With graphite bring the largest single active material in lithium-ion batteries by volume, he said global demand for coated graphite anode material will rise to 4.55mn t or 3,791GWh by 2030 from around 900,000t or 755GWh in 2020. Batteries are a new market for graphite.

Talga is developing the Vittangi graphite mine and downstream development project in Sweden and is considering an active anode materials refinery in the UK.

Renascor Resources, which has a natural graphite deposit outside of Africa at its Siviour project in South Australia, has three initial agreements with Chinese and Japanese offtake partners. It is aiming to expand its targeted first stage output of 28,000 t/yr of purified spherical graphite to meet above-capacity demand.

EcoGraf is building a 20,000 t/yr plant at Kwinana, south of Perth, to meet environmentally-friendly graphite shortages forecast within the next few years. It is also considering the production of blended product, mixed high grade with recovered and recycled graphite material.

Black Rock Mining has attracted South Korean conglomerate Posco as a shareholder and possible offtake partner for its Mahenge graphite project in Tanzania, aiming to produce 83,000 t/yr of fines and large flake graphite, building up to 350,000 t/yr in stage four over 26 years.

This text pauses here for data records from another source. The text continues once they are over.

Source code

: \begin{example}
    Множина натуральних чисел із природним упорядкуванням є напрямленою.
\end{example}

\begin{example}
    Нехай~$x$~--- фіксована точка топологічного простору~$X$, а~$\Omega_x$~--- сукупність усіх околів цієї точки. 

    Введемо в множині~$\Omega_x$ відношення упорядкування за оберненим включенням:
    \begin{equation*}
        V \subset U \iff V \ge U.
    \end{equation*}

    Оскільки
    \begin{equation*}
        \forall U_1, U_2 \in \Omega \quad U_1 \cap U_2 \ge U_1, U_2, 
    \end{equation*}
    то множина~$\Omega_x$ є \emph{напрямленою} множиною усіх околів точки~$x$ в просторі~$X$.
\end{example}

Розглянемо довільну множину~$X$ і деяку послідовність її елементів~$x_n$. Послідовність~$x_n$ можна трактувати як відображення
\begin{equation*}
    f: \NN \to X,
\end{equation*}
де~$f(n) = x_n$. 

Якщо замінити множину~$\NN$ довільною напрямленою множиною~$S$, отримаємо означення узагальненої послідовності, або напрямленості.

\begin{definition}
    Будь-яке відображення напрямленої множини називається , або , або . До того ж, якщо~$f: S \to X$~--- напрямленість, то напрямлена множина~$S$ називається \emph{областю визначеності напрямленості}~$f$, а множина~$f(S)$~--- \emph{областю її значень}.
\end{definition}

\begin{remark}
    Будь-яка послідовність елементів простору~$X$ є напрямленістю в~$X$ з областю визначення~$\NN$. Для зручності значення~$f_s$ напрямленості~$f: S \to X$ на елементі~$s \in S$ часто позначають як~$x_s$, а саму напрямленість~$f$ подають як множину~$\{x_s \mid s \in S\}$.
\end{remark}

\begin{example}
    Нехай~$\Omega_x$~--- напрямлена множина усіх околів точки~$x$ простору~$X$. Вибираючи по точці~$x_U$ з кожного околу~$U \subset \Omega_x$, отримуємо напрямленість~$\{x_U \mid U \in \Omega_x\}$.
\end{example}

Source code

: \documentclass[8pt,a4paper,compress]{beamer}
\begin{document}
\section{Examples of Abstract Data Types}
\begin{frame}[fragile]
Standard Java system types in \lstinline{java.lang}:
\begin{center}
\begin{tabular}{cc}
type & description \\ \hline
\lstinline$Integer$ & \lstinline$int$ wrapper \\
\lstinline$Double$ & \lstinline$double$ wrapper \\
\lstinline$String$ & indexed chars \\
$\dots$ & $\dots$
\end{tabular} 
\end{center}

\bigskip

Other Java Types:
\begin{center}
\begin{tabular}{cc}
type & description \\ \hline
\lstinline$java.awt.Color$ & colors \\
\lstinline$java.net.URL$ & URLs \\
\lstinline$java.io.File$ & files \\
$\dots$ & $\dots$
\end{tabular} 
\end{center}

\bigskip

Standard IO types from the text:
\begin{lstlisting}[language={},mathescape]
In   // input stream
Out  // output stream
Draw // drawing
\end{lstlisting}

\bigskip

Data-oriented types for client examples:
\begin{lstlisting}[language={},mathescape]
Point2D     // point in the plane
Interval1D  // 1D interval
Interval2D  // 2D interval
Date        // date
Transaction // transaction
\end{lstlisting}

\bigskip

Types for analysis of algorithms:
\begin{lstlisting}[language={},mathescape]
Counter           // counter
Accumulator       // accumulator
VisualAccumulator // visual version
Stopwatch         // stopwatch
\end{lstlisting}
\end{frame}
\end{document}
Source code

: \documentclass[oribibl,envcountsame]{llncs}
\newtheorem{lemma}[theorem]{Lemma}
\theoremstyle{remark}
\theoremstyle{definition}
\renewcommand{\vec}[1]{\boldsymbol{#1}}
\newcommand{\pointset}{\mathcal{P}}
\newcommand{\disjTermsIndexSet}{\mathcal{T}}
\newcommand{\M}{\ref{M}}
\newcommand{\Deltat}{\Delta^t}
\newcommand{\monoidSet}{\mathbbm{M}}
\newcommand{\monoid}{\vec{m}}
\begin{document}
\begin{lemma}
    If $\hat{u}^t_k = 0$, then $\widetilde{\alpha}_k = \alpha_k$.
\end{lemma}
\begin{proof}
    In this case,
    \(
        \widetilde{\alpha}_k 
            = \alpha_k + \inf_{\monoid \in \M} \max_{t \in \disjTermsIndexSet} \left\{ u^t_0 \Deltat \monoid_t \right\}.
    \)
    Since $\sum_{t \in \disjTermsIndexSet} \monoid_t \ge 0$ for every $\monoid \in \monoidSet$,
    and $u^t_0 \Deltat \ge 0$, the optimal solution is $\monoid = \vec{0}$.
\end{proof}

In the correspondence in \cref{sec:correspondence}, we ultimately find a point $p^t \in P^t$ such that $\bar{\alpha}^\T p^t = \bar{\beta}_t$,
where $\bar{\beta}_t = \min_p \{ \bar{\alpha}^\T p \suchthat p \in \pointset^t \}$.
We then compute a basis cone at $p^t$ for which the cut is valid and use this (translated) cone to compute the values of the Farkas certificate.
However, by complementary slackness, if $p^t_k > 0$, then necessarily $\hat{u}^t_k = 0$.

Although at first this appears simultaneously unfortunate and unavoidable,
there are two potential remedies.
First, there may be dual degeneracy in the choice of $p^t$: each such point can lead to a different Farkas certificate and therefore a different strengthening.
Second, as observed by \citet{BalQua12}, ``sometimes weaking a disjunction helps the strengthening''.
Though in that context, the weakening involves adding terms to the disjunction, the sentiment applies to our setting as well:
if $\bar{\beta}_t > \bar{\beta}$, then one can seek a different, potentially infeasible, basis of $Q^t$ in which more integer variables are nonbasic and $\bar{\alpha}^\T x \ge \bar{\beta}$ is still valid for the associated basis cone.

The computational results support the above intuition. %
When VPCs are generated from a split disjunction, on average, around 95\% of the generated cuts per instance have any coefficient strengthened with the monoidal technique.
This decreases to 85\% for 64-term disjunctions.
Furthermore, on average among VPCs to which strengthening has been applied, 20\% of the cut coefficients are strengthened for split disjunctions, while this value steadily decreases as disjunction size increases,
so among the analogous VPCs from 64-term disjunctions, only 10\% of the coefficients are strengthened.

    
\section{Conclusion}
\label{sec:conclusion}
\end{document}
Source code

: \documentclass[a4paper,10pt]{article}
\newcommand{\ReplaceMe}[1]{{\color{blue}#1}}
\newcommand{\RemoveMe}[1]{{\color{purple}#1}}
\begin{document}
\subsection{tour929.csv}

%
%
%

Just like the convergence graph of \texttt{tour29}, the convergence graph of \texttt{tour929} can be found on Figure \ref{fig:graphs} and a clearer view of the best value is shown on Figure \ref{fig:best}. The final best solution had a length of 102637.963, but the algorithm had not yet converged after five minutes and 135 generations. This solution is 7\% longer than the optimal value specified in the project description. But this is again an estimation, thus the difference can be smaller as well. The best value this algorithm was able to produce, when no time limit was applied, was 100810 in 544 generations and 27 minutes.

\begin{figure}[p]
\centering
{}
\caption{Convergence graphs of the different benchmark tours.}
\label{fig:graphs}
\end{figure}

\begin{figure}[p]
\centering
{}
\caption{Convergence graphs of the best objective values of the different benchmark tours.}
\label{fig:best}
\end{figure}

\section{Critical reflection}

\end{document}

"We do the mining, you do the manufacturing," Black Rock chief executive John de Vries said on the firm's relationship with Posco. The South Korean firm has taken positions in several battery minerals projects including buying an undeveloped lithium project in Argentina for $280mn, considering a downstream lithium joint venture with Pilbara Minerals and taking a $30mn stake in the Ravensthorpe nickel mine in Western Australia to guarantee itself nickel offtake.

Tanzania-focused graphite developer Walkabout Resources expects its Lindi Jumbo project to be the first new mine built in the country since mining investment regulations were changed in 2017. It has all the necessary permits for the 40,000 t/yr project to start construction but financing has not yet been completed.

The company has been assured that the Tanazanian government's requirement for a 16pc free-carried interest in the project will only come into force when there is no debt and dividends are being paid, Walkabout managing director Allan Mulligan said.